Air conditioning inside vehicles is an important factor for save and convenient driving due to comfortable and dry interior climate. The air conditioning system, on the other side, is the most important auxiliary energy user and in electric vehicles, the additional demand for the heating and cooling system can result in a reduction of operation range by 30%. This may be one reason for low consumer acceptance of these vehicles. Sorption processes (utilizing zeolite and salt hydrates) are able to provide an innovative method for heating, cooling and de-humidification in vehicles:
- Humidification of a sorbent in a fixed bed reaction provides heat (condensation enthalpy and binding energy) at reasonable temperature, high power density is possible.

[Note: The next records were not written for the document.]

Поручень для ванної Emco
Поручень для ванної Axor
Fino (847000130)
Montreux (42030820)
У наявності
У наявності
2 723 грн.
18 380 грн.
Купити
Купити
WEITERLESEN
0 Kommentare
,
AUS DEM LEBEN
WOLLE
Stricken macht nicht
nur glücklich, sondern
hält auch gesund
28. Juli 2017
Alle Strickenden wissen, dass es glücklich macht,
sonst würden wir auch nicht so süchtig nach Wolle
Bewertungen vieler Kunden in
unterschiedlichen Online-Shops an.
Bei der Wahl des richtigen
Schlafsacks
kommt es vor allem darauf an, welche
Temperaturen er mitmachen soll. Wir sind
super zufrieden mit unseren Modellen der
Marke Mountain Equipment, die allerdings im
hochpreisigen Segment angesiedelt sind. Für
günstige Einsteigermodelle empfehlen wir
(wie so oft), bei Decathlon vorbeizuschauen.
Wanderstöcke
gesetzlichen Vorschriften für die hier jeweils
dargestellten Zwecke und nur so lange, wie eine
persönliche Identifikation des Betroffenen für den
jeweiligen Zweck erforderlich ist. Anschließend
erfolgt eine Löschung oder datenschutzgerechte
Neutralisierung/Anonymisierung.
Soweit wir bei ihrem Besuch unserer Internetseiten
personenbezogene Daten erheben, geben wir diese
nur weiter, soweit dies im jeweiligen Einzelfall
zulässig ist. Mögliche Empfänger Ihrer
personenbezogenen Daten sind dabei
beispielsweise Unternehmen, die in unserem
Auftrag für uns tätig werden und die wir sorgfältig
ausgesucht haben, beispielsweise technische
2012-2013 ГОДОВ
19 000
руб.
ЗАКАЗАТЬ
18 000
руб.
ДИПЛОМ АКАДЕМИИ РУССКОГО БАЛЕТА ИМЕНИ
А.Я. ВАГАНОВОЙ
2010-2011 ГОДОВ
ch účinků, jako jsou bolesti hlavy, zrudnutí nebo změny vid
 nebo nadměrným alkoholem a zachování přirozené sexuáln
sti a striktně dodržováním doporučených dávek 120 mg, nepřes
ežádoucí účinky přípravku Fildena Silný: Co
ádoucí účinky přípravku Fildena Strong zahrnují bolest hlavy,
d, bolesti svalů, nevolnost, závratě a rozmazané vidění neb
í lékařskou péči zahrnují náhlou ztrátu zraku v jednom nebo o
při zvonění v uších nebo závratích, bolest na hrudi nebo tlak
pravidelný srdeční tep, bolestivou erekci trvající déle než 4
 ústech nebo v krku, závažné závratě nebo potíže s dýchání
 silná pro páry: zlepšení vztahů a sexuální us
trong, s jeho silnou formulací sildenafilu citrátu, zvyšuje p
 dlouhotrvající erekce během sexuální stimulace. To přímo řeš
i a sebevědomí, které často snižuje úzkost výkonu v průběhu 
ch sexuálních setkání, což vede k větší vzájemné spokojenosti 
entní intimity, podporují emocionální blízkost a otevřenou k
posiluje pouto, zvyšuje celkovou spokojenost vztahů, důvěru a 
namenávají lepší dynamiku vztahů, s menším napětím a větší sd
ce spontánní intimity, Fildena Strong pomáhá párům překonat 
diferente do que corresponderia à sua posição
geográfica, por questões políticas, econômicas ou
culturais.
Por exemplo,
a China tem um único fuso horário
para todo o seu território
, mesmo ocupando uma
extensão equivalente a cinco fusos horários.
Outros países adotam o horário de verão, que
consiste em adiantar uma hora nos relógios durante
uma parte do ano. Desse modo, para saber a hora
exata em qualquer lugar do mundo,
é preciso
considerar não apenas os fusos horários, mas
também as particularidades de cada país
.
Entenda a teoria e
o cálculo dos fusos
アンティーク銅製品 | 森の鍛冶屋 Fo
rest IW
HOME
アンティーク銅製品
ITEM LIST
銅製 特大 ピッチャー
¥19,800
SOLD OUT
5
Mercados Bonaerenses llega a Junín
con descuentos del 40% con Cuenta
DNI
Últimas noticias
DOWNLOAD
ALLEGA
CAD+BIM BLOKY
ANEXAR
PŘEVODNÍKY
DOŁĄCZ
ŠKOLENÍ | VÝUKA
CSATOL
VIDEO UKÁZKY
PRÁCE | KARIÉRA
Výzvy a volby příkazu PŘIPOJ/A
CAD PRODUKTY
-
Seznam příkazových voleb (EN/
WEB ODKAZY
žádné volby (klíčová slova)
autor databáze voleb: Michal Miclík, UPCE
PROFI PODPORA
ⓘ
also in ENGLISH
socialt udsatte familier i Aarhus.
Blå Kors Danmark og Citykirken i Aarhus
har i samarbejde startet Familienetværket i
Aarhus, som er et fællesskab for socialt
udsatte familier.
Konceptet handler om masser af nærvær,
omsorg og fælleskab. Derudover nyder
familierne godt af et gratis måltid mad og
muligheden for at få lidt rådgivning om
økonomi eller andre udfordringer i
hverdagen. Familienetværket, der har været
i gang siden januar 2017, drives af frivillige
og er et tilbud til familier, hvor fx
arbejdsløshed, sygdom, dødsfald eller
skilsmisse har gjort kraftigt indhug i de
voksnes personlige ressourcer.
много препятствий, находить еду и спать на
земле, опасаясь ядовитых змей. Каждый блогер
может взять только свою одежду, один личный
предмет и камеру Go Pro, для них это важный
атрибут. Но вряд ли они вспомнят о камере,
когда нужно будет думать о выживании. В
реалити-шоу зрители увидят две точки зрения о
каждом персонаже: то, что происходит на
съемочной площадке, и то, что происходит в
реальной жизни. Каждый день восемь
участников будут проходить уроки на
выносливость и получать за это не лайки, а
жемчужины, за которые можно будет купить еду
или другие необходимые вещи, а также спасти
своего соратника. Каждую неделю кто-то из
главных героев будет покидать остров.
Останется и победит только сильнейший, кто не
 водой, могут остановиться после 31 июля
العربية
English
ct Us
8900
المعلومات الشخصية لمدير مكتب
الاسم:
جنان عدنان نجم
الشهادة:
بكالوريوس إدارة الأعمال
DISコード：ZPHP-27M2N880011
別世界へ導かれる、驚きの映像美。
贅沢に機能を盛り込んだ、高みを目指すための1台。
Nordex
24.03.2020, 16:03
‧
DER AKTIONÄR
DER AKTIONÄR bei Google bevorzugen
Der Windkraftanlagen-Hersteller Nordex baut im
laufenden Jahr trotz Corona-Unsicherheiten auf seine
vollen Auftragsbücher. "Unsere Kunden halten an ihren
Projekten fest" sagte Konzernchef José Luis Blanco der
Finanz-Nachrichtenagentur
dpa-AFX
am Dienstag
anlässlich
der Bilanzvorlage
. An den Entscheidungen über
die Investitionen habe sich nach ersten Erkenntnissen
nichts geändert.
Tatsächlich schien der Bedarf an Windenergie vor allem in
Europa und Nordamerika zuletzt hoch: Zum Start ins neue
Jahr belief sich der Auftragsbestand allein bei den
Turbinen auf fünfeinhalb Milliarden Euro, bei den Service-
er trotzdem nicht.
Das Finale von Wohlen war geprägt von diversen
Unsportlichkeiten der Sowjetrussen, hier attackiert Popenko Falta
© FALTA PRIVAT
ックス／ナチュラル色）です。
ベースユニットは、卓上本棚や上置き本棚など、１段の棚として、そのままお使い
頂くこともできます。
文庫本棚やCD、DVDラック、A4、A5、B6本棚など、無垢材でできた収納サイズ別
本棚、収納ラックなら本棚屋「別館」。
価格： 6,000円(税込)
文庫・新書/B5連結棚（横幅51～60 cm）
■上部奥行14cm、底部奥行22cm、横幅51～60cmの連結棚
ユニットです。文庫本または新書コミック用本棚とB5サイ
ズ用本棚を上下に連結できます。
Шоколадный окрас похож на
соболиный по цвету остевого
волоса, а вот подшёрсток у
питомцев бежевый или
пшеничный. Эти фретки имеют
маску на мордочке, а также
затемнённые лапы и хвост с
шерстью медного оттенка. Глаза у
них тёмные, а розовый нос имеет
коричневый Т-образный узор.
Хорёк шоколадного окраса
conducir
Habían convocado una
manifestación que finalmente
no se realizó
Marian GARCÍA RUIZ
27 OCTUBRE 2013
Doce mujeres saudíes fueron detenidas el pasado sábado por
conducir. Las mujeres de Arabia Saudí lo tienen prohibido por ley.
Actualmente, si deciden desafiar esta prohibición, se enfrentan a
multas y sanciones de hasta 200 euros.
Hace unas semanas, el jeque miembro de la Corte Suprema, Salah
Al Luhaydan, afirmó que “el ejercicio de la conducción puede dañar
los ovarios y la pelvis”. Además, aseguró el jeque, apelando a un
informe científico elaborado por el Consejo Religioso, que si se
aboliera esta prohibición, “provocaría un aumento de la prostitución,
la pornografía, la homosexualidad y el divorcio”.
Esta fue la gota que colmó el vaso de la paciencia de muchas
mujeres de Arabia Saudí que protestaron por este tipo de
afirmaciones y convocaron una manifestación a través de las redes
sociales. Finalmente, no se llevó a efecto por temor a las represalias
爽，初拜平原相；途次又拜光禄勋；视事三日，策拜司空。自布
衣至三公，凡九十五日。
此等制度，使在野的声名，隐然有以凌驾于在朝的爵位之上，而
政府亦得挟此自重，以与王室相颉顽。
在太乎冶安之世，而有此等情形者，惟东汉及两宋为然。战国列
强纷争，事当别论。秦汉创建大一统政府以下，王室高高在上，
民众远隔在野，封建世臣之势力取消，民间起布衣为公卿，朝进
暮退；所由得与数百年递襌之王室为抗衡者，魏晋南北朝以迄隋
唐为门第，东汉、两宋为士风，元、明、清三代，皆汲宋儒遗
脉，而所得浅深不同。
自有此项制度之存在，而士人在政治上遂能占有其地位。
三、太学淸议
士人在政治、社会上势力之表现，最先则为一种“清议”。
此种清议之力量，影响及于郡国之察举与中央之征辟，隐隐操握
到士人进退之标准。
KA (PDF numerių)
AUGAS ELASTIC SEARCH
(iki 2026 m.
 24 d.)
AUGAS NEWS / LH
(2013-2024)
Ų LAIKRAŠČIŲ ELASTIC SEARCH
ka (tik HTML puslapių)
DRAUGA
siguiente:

- Humidification of a sorbent in a closed vessel leads to temperature reduction of the sorptive (by extracting evaporation enthalpy). This effect is used for desiccant cooling systems.
Utilization of this innovative technology can make possible a traction battery-independent and comparably cheap solution for the cabin conditioning in electric driven vehicles. Sorption materials show comparable specific energy storage densities (of heat) than rechargeable lithium cells, but costs are lower by factor 20. Therefore conversion of electrical energy to heat should be strictly avoided to save traction battery capacity.
For establishing of a new development line together with industrial partners, the project consortium of FH OÖ/ASiC, ViF and IWI are applying for a research project for demonstration of the usability of the sorption technology, and to find industrial partners for cooperative industrial research.
Aim of the project is to investigate the market potential of the technology, identifying project partners, and to work out the applicability of the technology to electric vehicles. With the aim of already existing experimental reactor vessels, constructed in 'near to reality size and shape the power density and temperature development will be demonstrated with suitable sorptive pairs of materials (zeolites, salt hydrates, and ethanol-water mixtures). These data will be compared to results of simulation works where the heating and cooling requirements during operation of electrical driven cars (with additional measures like optimal insulation, coating, etc.) are characterized. These results will be carried out by the project partners FH OÖ/ASIC and ViF which can contribute extensive knowledge about sorption technology and numerical modelling. The market potential should be described by a study carried out by project partner IWI. This study will help to identify relevant Austrian stakeholders in the supply chain of electrical vehicle production.